Celso Rocha de Barros, autor do livro “PT, uma História”, discorda. “Nada indica que Gleisi tenha virado ministra porque Lula quer levar o governo para a esquerda”, escreve em artigo no jornal Folha de S. Paulo. Para o sociólogo, questões internas do PT justificam a entrada da ex-presidente do PT no executivo.
“Ela virou ministra para facilitar a vida da tendência moderada do PT, a Construindo um Novo Brasil (CNB) na eleição do novo presidente do PT. A CNB quer eleger Edinho Silva, ex-prefeito de Araraquara, como seu sucessor, é muito difícil que Edinho não se eleja, mas a disputa por cargos importantes na nova direção está acirrada. Lula espera que os aliados de Gleisi tornem a vida de Edinho mais fácil agora com ela como ministra”.
Apesar do apoio de Lula público a Edinho para a sucessão de Gleisi nas eleições do PT, outras correntes defendem os nomes do senador Humberto Costa, presidente interino, e dos deputados José Guimarães e Rui Falcão para a presidência da formação.

———

Problema a resolver – Transcreva na íntegra o trecho sobre a nomeação de Gleisi como ministra, sem alterar nenhuma palavra. As entradas são material independente, sem relação com o trecho.

Informações fornecidas –
———

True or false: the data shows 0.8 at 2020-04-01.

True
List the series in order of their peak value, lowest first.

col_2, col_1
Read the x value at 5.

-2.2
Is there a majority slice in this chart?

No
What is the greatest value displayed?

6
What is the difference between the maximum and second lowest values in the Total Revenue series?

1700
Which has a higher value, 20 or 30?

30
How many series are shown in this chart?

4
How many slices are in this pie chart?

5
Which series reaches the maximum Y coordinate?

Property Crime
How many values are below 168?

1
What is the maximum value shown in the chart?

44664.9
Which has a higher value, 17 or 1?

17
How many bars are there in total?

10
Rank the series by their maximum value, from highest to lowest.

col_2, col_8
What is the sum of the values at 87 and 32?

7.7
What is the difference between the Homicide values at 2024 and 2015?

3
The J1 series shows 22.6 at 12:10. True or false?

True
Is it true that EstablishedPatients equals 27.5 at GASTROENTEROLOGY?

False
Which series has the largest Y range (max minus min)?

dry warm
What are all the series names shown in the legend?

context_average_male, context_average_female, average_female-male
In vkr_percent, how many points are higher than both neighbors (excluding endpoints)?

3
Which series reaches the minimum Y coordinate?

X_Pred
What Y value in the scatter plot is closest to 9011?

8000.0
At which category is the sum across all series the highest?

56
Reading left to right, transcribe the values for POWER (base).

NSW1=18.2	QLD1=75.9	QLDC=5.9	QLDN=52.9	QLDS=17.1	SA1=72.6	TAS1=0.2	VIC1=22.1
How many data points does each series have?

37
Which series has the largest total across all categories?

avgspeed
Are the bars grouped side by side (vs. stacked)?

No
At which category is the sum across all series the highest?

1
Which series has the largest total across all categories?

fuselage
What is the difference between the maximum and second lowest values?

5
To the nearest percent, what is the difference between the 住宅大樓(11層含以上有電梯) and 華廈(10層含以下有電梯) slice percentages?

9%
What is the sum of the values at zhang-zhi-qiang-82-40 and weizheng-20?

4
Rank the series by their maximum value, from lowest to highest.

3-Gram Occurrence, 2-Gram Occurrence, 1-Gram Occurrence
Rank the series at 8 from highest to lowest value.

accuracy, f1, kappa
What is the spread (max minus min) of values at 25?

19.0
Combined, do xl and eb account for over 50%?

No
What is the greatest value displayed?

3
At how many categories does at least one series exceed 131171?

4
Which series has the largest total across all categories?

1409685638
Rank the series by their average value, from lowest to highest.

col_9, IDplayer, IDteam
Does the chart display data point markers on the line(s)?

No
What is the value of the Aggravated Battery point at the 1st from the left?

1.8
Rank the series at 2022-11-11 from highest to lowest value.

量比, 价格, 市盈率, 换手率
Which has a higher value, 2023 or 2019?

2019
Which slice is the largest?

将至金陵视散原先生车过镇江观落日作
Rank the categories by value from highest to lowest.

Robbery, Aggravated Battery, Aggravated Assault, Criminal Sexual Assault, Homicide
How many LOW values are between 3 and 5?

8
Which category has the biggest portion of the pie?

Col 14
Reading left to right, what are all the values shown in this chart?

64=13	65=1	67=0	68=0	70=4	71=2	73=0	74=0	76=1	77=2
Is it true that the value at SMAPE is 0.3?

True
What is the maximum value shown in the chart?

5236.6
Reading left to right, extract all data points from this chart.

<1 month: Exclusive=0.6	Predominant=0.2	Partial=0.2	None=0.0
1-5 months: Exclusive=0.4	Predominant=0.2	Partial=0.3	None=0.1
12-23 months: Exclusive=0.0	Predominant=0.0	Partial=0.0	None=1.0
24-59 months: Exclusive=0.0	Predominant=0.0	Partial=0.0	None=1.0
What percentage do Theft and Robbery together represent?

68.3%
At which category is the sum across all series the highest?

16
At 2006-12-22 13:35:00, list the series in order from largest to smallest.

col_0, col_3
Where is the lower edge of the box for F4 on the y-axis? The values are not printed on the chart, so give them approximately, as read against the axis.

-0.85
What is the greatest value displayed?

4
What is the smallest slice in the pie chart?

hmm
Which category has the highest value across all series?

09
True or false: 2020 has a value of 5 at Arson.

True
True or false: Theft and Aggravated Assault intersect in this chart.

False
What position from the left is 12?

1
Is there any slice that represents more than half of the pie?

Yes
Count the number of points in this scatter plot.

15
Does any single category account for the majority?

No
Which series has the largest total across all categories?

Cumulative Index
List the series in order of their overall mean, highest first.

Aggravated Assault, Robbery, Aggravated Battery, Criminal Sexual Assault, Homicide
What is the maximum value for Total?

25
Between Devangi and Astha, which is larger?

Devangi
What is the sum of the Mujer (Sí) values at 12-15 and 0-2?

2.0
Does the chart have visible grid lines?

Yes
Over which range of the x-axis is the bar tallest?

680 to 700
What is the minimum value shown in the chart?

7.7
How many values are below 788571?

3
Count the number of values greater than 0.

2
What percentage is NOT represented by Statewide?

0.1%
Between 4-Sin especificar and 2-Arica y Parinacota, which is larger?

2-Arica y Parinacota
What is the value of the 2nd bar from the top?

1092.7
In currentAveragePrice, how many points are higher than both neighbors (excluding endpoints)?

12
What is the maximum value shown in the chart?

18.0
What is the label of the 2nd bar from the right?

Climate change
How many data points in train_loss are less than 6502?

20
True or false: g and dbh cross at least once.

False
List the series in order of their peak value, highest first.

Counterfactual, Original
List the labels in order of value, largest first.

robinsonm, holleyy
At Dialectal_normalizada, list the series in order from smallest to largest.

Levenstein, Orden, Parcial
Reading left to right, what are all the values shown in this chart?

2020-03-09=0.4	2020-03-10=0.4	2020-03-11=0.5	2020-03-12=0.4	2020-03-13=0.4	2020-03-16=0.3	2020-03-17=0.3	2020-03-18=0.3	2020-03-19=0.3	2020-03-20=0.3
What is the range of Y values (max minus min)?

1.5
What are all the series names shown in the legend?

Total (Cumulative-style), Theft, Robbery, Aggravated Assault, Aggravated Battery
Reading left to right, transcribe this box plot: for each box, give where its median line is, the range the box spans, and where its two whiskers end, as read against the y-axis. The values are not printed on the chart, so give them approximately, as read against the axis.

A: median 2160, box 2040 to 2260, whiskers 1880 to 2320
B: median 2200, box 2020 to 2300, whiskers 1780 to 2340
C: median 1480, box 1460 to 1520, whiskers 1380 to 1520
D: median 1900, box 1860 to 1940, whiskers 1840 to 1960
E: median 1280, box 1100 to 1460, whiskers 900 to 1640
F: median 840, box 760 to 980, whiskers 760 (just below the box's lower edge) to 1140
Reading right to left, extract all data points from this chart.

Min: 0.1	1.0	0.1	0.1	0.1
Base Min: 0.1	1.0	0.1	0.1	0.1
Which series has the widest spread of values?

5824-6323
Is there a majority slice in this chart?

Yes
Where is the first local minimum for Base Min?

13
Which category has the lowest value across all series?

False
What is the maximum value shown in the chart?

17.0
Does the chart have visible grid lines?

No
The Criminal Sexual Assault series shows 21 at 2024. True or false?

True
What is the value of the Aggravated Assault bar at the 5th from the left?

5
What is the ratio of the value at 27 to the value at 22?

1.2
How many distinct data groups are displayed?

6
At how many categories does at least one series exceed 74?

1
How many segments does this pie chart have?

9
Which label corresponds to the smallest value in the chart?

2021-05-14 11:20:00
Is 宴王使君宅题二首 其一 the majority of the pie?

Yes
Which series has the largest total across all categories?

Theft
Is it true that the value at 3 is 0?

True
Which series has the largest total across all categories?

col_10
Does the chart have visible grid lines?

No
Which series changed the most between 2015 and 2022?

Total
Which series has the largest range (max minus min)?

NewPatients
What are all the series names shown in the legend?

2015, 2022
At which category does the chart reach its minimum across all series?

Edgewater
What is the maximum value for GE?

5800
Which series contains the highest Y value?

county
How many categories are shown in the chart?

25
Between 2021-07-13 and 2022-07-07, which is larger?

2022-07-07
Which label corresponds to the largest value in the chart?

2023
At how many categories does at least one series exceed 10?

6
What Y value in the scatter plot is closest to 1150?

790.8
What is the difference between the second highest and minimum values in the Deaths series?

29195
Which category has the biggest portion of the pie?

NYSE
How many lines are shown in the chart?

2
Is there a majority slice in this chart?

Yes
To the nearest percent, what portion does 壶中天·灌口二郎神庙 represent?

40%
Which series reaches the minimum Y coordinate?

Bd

———

Solução do exercício –
Celso Rocha de Barros, autor do livro “PT, uma História”, discorda. “Nada indica que Gleisi tenha virado ministra porque Lula quer levar o governo para a esquerda”, escreve em artigo no jornal Folha de S. Paulo. Para o sociólogo, questões internas do PT justificam a entrada da ex-presidente do PT no executivo.
“Ela virou ministra para facilitar a vida da tendência moderada do PT, a Construindo um Novo Brasil (CNB) na eleição do novo presidente do PT. A CNB quer eleger Edinho Silva, ex-prefeito de Araraquara, como seu sucessor, é muito difícil que Edinho não se eleja, mas a disputa por cargos importantes na nova direção está acirrada. Lula espera que os aliados de Gleisi tornem a vida de Edinho mais fácil agora com ela como ministra”.
Apesar do apoio de Lula público a Edinho para a sucessão de Gleisi nas eleições do PT, outras correntes defendem os nomes do senador Humberto Costa, presidente interino, e dos deputados José Guimarães e Rui Falcão para a presidência da formação.